TCE-PI alerta gestores municipais para cumprimento de jornada escolar e dias letivos

O Tribunal de Contas do Estado do Piauí (TCE-PI) está recomendando e alertando os gestores municipais, por meio de ofício, para o cumprimento da jornada escolar e dias letivos. A iniciativa visa garantir a correta formação do aluno prevista no artigo 24 da Lei nº 9.394/96.

A recomendação é resultado de uma auditoria temática realizada pelo TCE-PI que verifica o calendário escolar adotado nos municípios.

Através dos dispositivos legais listados no ofício, nos Ensinos Fundamental e Médio é obrigatório o mínimo de 800 (oitocentas) horas anuais, distribuídas por 200 (duzentos) dias de efetivo trabalho escolar junto aos alunos.

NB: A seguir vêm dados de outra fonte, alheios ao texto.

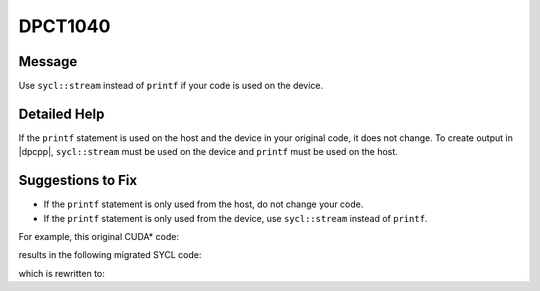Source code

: .. _DPCT1040:

DPCT1040
========

Message
-------

.. _msg-1040-start:

Use ``sycl::stream`` instead of ``printf`` if your code is used on the device.

.. _msg-1040-end:

Detailed Help
-------------

If the ``printf`` statement is used on the host and the device in your original
code, it does not change. To create output in |dpcpp|, ``sycl::stream`` must be
used on the device and ``printf`` must be used on the host.

Suggestions to Fix
------------------

* If the ``printf`` statement is only used from the host, do not change your code.
* If the ``printf`` statement is only used from the device, use ``sycl::stream``
  instead of ``printf``.

For example, this original CUDA\* code:

.. code-block:: cpp
   :linenos:

    __host__ __device__ void hd() {
      printf("Hello!\n");
    }
    
    __global__ void k() {
      hd();
    }
    
    void foo() {
      hd();
      k<<<1, 1>>>();
    }

results in the following migrated SYCL code:

.. code-block:: cpp
   :linenos:

    void hd() {
      /*
      DPCT1040:0: Use sycl::stream instead of printf if your code is used on the
      device.
      */
      printf("Hello!\n");
    }
    
    void k() {
      hd();
    }
    
    void foo() {
      hd();
      dpct::get_default_queue().parallel_for(
          sycl::nd_range<3>(sycl::range<3>(1, 1, 1), sycl::range<3>(1, 1, 1)),
          [=](sycl::nd_item<3> item_ct1) {
            k();
          });
    }

which is rewritten to:

.. code-block:: cpp
   :linenos:

    void hd_host() {
      printf("Hello!\n");
    }
    
    void hd_device(const sycl::stream &stream) {
      stream << "Hello!\n";
    }
    
    void k(const sycl::stream &stream) {
      hd_device(stream);
    }
    
    void foo() {
      hd_host();
      dpct::get_default_queue().submit([&](sycl::handler &cgh) {
        sycl::stream stream(64 * 1024 /*totalBufferSize*/, 80 /*workItemBufferSize*/, cgh);
    
        cgh.parallel_for(
            sycl::nd_range<3>(sycl::range<3>(1, 1, 1), sycl::range<3>(1, 1, 1)),
            [=](sycl::nd_item<3> item_ct1) {
              k(stream);
            });
      }); 
    }

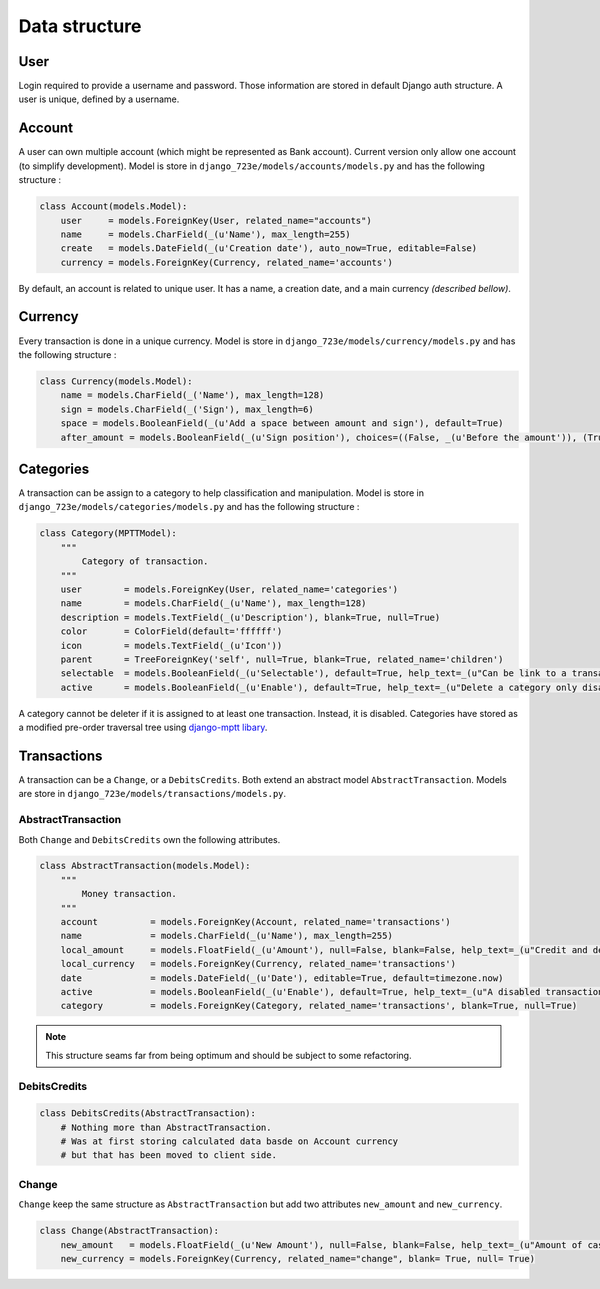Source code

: .. _models:

Data structure
######

User
====

Login required to provide a username and password. Those information are stored in default Django auth structure.
A user is unique, defined by a username.

Account
=======

A user can own multiple account (which might be represented as Bank account). Current version only allow one account (to simplify development). Model is store in ``django_723e/models/accounts/models.py`` and has the following structure :

.. code-block:: python

	class Account(models.Model):
	    user     = models.ForeignKey(User, related_name="accounts")
	    name     = models.CharField(_(u'Name'), max_length=255)
	    create   = models.DateField(_(u'Creation date'), auto_now=True, editable=False)
	    currency = models.ForeignKey(Currency, related_name='accounts')

By default, an account is related to unique user. It has a name, a creation date, and a main currency *(described bellow)*.

Currency
========

Every transaction is done in a unique currency. Model is store in ``django_723e/models/currency/models.py`` and has the following structure :

.. code-block:: python

	class Currency(models.Model):
	    name = models.CharField(_('Name'), max_length=128)
	    sign = models.CharField(_('Sign'), max_length=6)
	    space = models.BooleanField(_(u'Add a space between amount and sign'), default=True)
	    after_amount = models.BooleanField(_(u'Sign position'), choices=((False, _(u'Before the amount')), (True, _(u'After the amount'))), default=True)

Categories
==========

A transaction can be assign to a category to help classification and manipulation. Model is store in ``django_723e/models/categories/models.py`` and has the following structure :

.. code-block:: python

	class Category(MPTTModel):
	    """
	        Category of transaction.
	    """
	    user        = models.ForeignKey(User, related_name='categories')
	    name        = models.CharField(_(u'Name'), max_length=128)
	    description = models.TextField(_(u'Description'), blank=True, null=True)
	    color       = ColorField(default='ffffff')
	    icon        = models.TextField(_(u'Icon'))
	    parent      = TreeForeignKey('self', null=True, blank=True, related_name='children')
	    selectable  = models.BooleanField(_(u'Selectable'), default=True, help_text=_(u"Can be link to a transaction"))
	    active      = models.BooleanField(_(u'Enable'), default=True, help_text=_(u"Delete a category only disable it"))

A category cannot be deleter if it is assigned to at least one transaction. Instead, it is disabled.
Categories have stored as a modified pre-order traversal tree using `django-mptt libary <https://github.com/django-mptt/django-mptt>`_.

Transactions
============

A transaction can be a ``Change``, or a ``DebitsCredits``. Both extend an abstract model ``AbstractTransaction``.
Models are store in ``django_723e/models/transactions/models.py``.

AbstractTransaction
-------------------

Both ``Change`` and ``DebitsCredits`` own the following attributes.

.. code-block:: python

	class AbstractTransaction(models.Model):
	    """
	        Money transaction.
	    """
	    account          = models.ForeignKey(Account, related_name='transactions')
	    name             = models.CharField(_(u'Name'), max_length=255)
	    local_amount     = models.FloatField(_(u'Amount'), null=False, blank=False, help_text=_(u"Credit and debit are represented by positive and negative value."))
	    local_currency   = models.ForeignKey(Currency, related_name='transactions')
	    date             = models.DateField(_(u'Date'), editable=True, default=timezone.now)
	    active           = models.BooleanField(_(u'Enable'), default=True, help_text=_(u"A disabled transaction will be save as a draft and not use in any report."))
	    category         = models.ForeignKey(Category, related_name='transactions', blank=True, null=True)

.. note::

	This structure seams far from being optimum and should be subject to some refactoring.

DebitsCredits
-------------

.. code-block:: python

	class DebitsCredits(AbstractTransaction):
	    # Nothing more than AbstractTransaction.
	    # Was at first storing calculated data basde on Account currency
	    # but that has been moved to client side.

Change
------

``Change`` keep the same structure as ``AbstractTransaction`` but add two attributes ``new_amount`` and ``new_currency``.

.. code-block:: python

	class Change(AbstractTransaction):
	    new_amount   = models.FloatField(_(u'New Amount'), null=False, blank=False, help_text=_(u"Amount of cash in the new currency"))
	    new_currency = models.ForeignKey(Currency, related_name="change", blank= True, null= True)
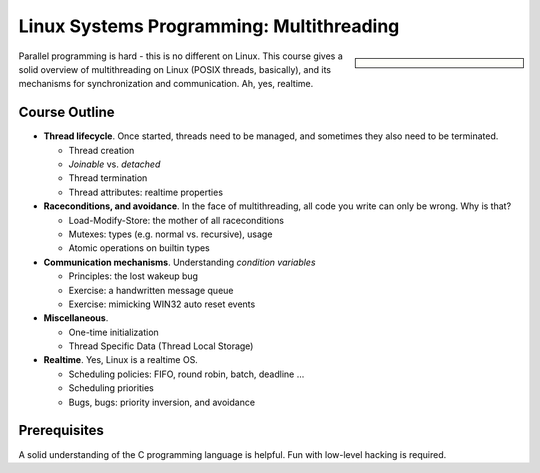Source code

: Linux Systems Programming: Multithreading
=========================================

.. sidebar::

   .. grid:: 1
      :class-container: jf-course-description-sidebar

      .. grid-item-card:: 

         .. button-ref:: course-info
   	    :ref-type: ref
            :color: primary
	    :expand:

      .. grid-item-card:: Duration: 2 Days
   
      .. grid-item-card:: 
   
	 .. dropdown:: Related Courses

	    * :doc:`index`
	    * :doc:`basics`
	    * :doc:`network`
	    * :doc:`advanced`
	      
	    * :doc:`../linux-basics`
            * :doc:`../kernel-programming-basics`
            * :doc:`../embedded/embedded`
            * :doc:`../embedded/raspi-hands-on`

	 .. dropdown:: Slide Material

	    * PDF Slides, :download:`sysprog
              </trainings/material/pdf/020-linux-sysprog--en.pdf>`

Parallel programming is hard - this is no different on Linux. This
course gives a solid overview of multithreading on Linux (POSIX
threads, basically), and its mechanisms for synchronization and
communication. Ah, yes, realtime.

.. image:: salad-mt-small.jpg
   :alt: Applied Multithreading
   :align: right

Course Outline
--------------

* **Thread lifecycle**. Once started, threads need to be managed, and
  sometimes they also need to be terminated.

  * Thread creation
  * *Joinable* vs. *detached*
  * Thread termination
  * Thread attributes: realtime properties

* **Raceconditions, and avoidance**. In the face of multithreading,
  all code you write can only be wrong. Why is that?

  * Load-Modify-Store: the mother of all raceconditions
  * Mutexes: types (e.g. normal vs. recursive), usage
  * Atomic operations on builtin types

* **Communication mechanisms**. Understanding *condition variables*

  * Principles: the lost wakeup bug
  * Exercise: a handwritten message queue
  * Exercise: mimicking WIN32 auto reset events

* **Miscellaneous**.

  * One-time initialization
  * Thread Specific Data (Thread Local Storage)

* **Realtime**. Yes, Linux is a realtime OS.

  * Scheduling policies: FIFO, round robin, batch, deadline ...
  * Scheduling priorities
  * Bugs, bugs: priority inversion, and avoidance
  
Prerequisites
-------------

A solid understanding of the C programming language is helpful. Fun
with low-level hacking is required.
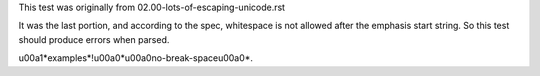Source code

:This test was originally from 02.00-lots-of-escaping-unicode.rst

It was the last portion, and according to the spec, whitespace is not allowed
after the emphasis start string. So this test should produce errors when
parsed.

\u00a1*examples*!\u00a0*\u00a0no-break-space\u00a0*.
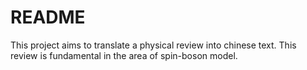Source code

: * README 
This project aims to translate a physical review into chinese text. This review is fundamental in the area of spin-boson model.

Confira a recomendação aqui!

A jornada escolar diária no Ensino Fundamental deverá ser igual ou superior a 04 (quatro) horas de efetivo trabalho por parte dos alunos, isto é, 240 (duzentos e quarenta) minutos; Estado do Piauí Tribunal de Contas;

O cumprimento dos dias letivos não desobriga o dever de obediência à carga horária mínima e vice-versa;  O efetivo trabalho escolar se caracteriza por toda e qualquer programação incluída na proposta pedagógica da instituição, com frequência exigível, efetiva orientação por professores habilitados e presença dos alunos;  Atividade extraescolar não pode ser incluída no cômputo dos dias letivos ou da carga horária escolar, pois não se caracteriza como efetivo trabalho escolar;

Quando somente um dos turnos – matutino ou vespertino – tem atividades letivas, enquanto o outro turno não desenvolve qualquer trabalho escolar e nem o aluno é convocado para estar presente na escola, apenas para aqueles alunos com atividades pode ser computado como dia letivo;

Hora-aula será definida pelo sistema de ensino ou pelo estabelecimento de ensino, dentro da autonomia que lhes é atribuída, desde que esses módulos somados totalizem no mínimo 240 (duzentos e quarenta) minutos diários, 800 (oitocentas) horas anuais e sejam ministrados em pelo menos 200 (duzentos) dias letivos;

A liberação dos alunos antes do fim da jornada mínima de 04 horas ou suspensão de aulas caracteriza-se como não cumprimento da hora letiva, independente da causa (exemplos: interrupção do fornecimento de água ou energia, falta de merenda escolar, aplicação de avaliações, reserva de horário para atividades extraclasse, falecimento de munícipes, chuvas excessivas ou interrupção do transporte escolar);

Diante da necessidade de dispensa dos alunos antes do horário mínimo deve haver a reposição do dia letivo;

As aulas de reposição deverão ser presenciais, ou seja, contar com a presença física de aluno e professor, cumprindo os requisitos do efetivo trabalho escolar;

Mesmo nos dias de avaliação a jornada escolar deve ter a duração de 04 horas, de forma a cumprir as horas mínimas diárias previstas em lei;

Cabe aos sistemas de ensino, gerenciados democraticamente (art. 3º, incisos VIII e XIII da Lei 9.394/96), encontrar soluções próprias que compatibilizem o Estado do Piauí Tribunal de Contas cumprimento dos mínimos de duração, carga horária e jornada escolar, com a necessária destinação de tempo dos profissionais da educação, para a execução das ações de planejamento e demais práticas de atividades complementares ou de não regência;

As atividades complementares, nelas incluídas a preparação de aulas, planejamento de atividades, reuniões escolares, contatos com a comunidade e formação continuada, devem ser marcadas em horário de não regência, de forma a não haver colisão de direitos (direito dos alunos e direitos dos professores).

Caso seja necessária a realização de atividades complementares durante o horário de aulas, cabe à escola organizar sua rotina para atender a todas as turmas de modo que haja acompanhamento de professor habilitado e sem dispensa de alunos;

Cabe à escola, diante das solicitações de ausência de professores, no gozo de seus direitos (folgas decorrentes de direito eleitoral, atestados médicos, greves ou paralizações), organizar as turmas com os professores disponíveis ou solicitar docentes substitutos à Secretaria da Educação respectiva;

O mínimo de duzentos dias deverá ser rigorosamente cumprido, mesmo se disso implicar defasagem entre o ano letivo e o ano civil. Para reverter essa possível defasagem é necessário utilizar dias normalmente não ocupados com o efetivo trabalho escolar, como períodos de férias;

O tempo destinado a estudos de recuperação (aulas e provas) e exame final não poderá ser computado no mínimo dos duzentos dias de efetivo trabalho escolar e das oitocentas horas anuais que a lei determina, por se tratar de atividade aplicada apenas aos alunos de baixo rendimento.